→ EXERCISE DIRECTIONS
Recast the lines of the items below as a numbered list with no blank lines. Leave out the picture lines.
## START
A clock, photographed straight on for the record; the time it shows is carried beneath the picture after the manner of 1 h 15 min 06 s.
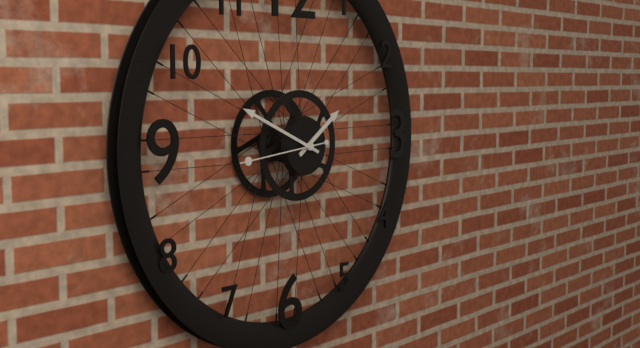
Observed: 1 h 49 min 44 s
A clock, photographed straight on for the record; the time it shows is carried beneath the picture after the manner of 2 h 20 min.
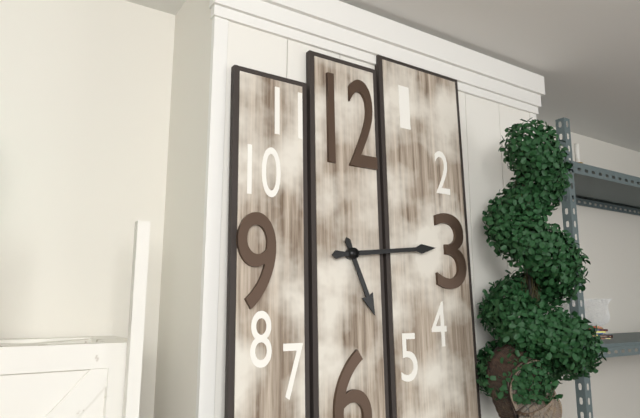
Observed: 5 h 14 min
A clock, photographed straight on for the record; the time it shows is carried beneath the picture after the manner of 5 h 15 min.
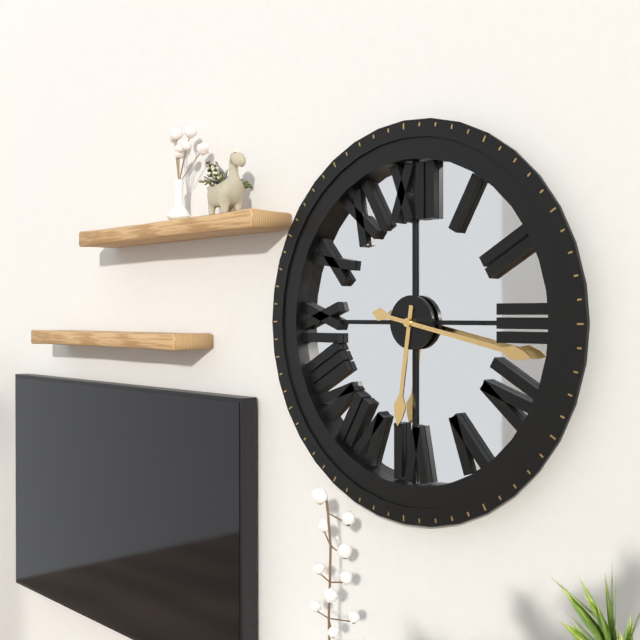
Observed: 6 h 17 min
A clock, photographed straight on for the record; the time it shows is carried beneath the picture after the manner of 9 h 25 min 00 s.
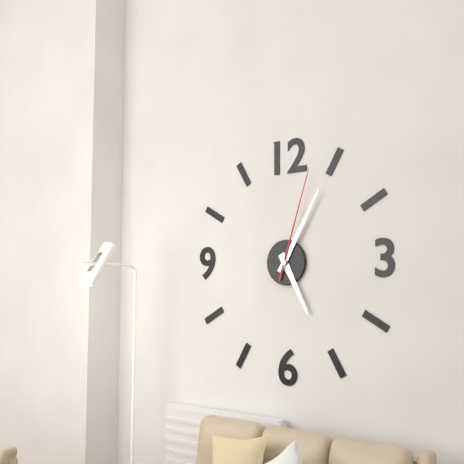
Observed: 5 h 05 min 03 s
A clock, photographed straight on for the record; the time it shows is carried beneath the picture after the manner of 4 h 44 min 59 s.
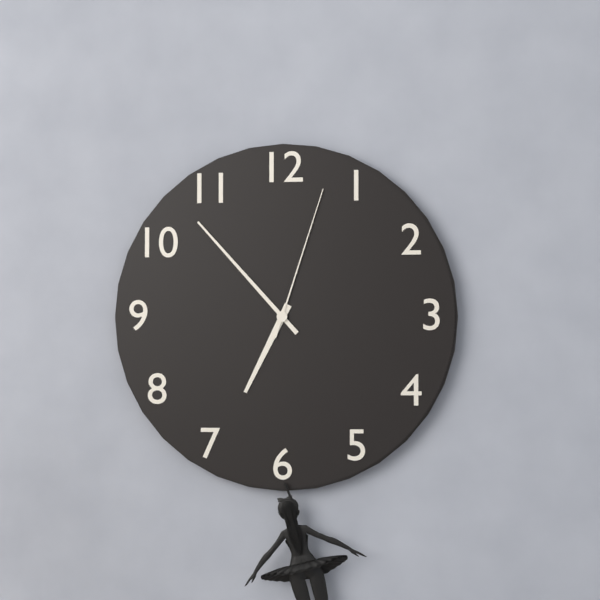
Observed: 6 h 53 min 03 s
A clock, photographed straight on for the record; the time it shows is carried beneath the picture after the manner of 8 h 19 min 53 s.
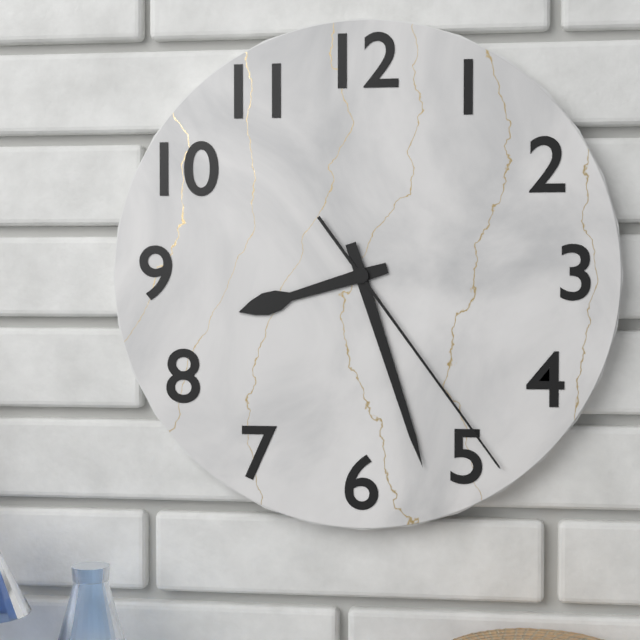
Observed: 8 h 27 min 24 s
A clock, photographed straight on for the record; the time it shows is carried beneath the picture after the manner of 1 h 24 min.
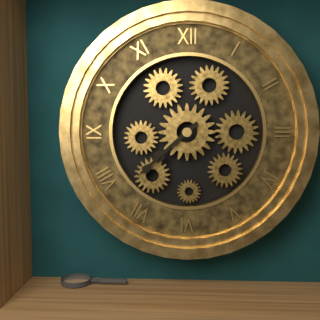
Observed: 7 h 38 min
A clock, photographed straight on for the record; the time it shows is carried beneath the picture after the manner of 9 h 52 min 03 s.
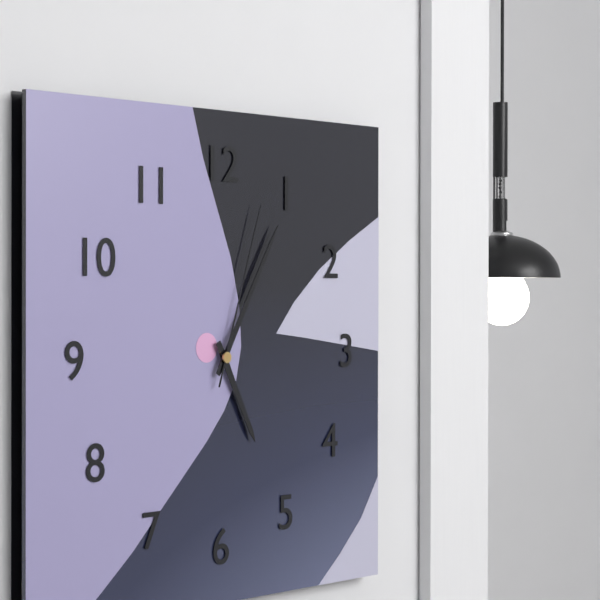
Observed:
## END
→ RESULT
1. A clock, photographed straight on for the record; the time it shows is carried beneath the picture after the manner of 1 h 15 min 06 s.
2. Observed: 1 h 49 min 44 s
3. A clock, photographed straight on for the record; the time it shows is carried beneath the picture after the manner of 2 h 20 min.
4. Observed: 5 h 14 min
5. A clock, photographed straight on for the record; the time it shows is carried beneath the picture after the manner of 5 h 15 min.
6. Observed: 6 h 17 min
7. A clock, photographed straight on for the record; the time it shows is carried beneath the picture after the manner of 9 h 25 min 00 s.
8. Observed: 5 h 05 min 03 s
9. A clock, photographed straight on for the record; the time it shows is carried beneath the picture after the manner of 4 h 44 min 59 s.
10. Observed: 6 h 53 min 03 s
11. A clock, photographed straight on for the record; the time it shows is carried beneath the picture after the manner of 8 h 19 min 53 s.
12. Observed: 8 h 27 min 24 s
13. A clock, photographed straight on for the record; the time it shows is carried beneath the picture after the manner of 1 h 24 min.
14. Observed: 7 h 38 min
15. A clock, photographed straight on for the record; the time it shows is carried beneath the picture after the manner of 9 h 52 min 03 s.
16. Observed:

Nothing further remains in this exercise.